Your goal: Please reproduce the entries exactly, skipping each picture.

======== Data for this task ========

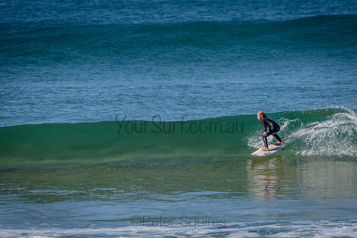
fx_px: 4959
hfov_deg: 4.1
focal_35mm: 500
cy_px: 119
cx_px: 178
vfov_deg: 2.8
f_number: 5.6
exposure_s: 1/2000
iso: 320
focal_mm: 500
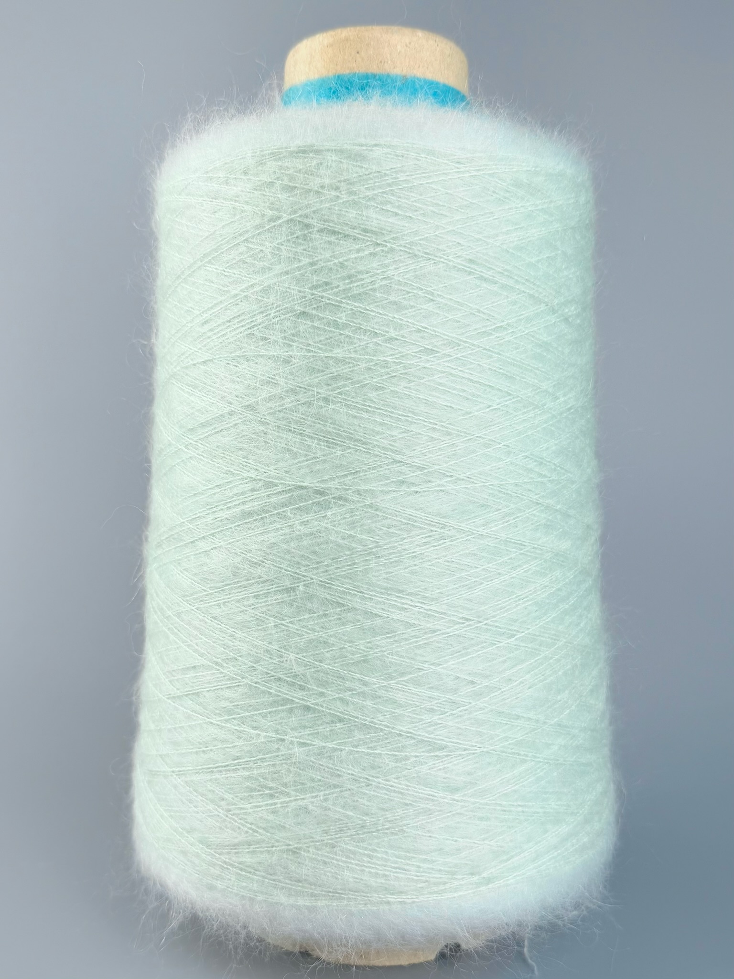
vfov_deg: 71.6
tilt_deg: -5.0
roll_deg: +0.1
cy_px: 490
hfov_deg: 56.8
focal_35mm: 24
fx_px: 679
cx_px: 367
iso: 80
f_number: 1.78
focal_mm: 6.76
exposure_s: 1/920
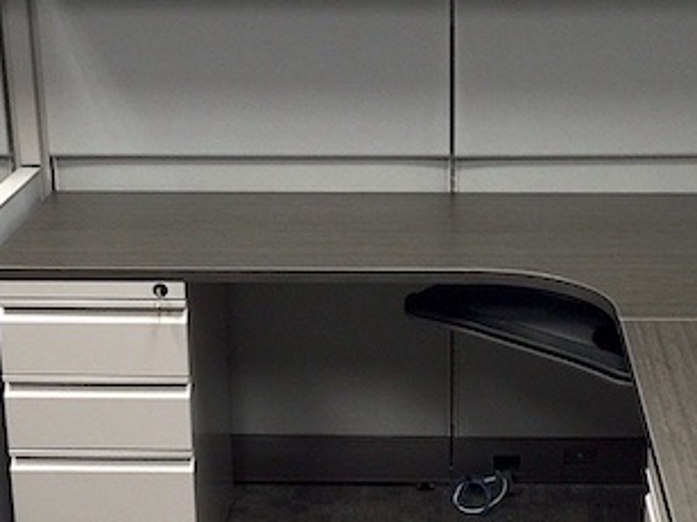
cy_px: 242
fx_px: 1228
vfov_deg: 24.0
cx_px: 389
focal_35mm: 61
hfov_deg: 31.7
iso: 50
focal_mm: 4.15
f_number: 2.2
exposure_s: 1/15
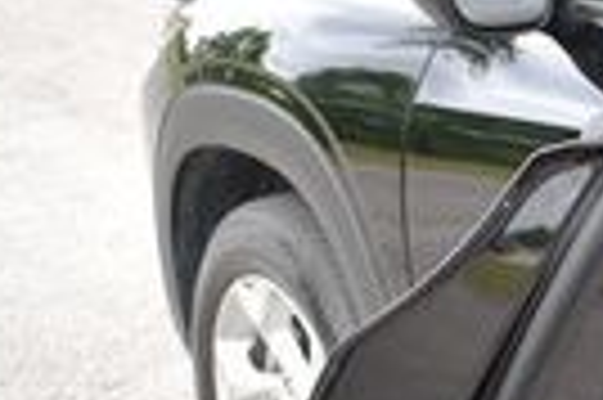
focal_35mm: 129
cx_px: 1084
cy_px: 411
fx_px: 2158
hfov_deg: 14.1
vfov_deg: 10.5
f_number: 5.6
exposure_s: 1/250
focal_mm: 18
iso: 400
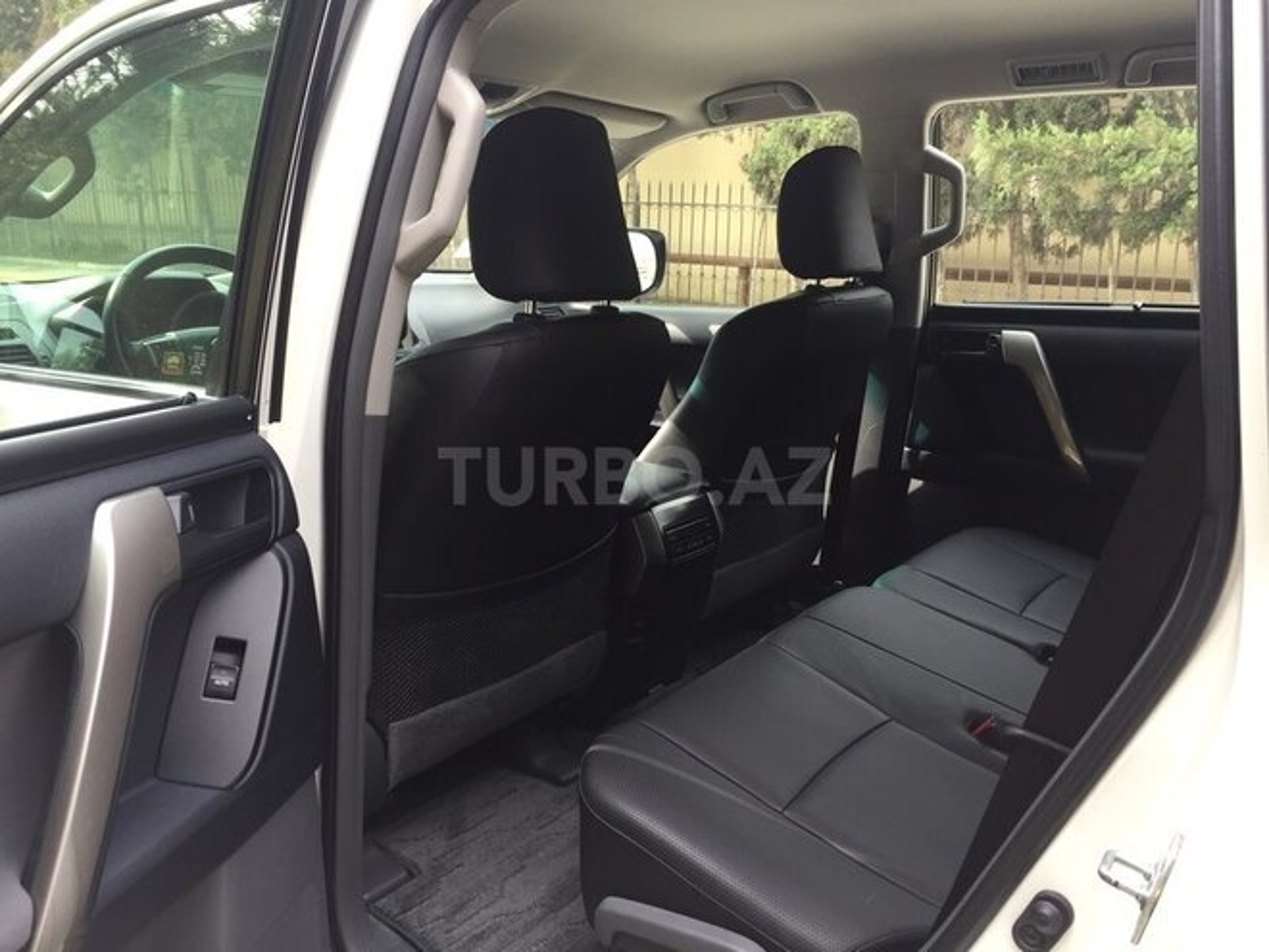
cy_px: 476
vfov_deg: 48.2
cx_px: 634
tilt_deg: -15.1
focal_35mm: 29
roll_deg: -1.1
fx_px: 1063
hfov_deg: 61.7
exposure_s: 1/100
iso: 32
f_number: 2.2
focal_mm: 4.15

========

Solution below:
fx_px: 4959
hfov_deg: 4.1
focal_35mm: 500
cy_px: 119
cx_px: 178
vfov_deg: 2.8
f_number: 5.6
exposure_s: 1/2000
iso: 320
focal_mm: 500
vfov_deg: 71.6
tilt_deg: -5.0
roll_deg: +0.1
cy_px: 490
hfov_deg: 56.8
focal_35mm: 24
fx_px: 679
cx_px: 367
iso: 80
f_number: 1.78
focal_mm: 6.76
exposure_s: 1/920
cy_px: 242
fx_px: 1228
vfov_deg: 24.0
cx_px: 389
focal_35mm: 61
hfov_deg: 31.7
iso: 50
focal_mm: 4.15
f_number: 2.2
exposure_s: 1/15
focal_35mm: 129
cx_px: 1084
cy_px: 411
fx_px: 2158
hfov_deg: 14.1
vfov_deg: 10.5
f_number: 5.6
exposure_s: 1/250
focal_mm: 18
iso: 400
cy_px: 476
vfov_deg: 48.2
cx_px: 634
tilt_deg: -15.1
focal_35mm: 29
roll_deg: -1.1
fx_px: 1063
hfov_deg: 61.7
exposure_s: 1/100
iso: 32
f_number: 2.2
focal_mm: 4.15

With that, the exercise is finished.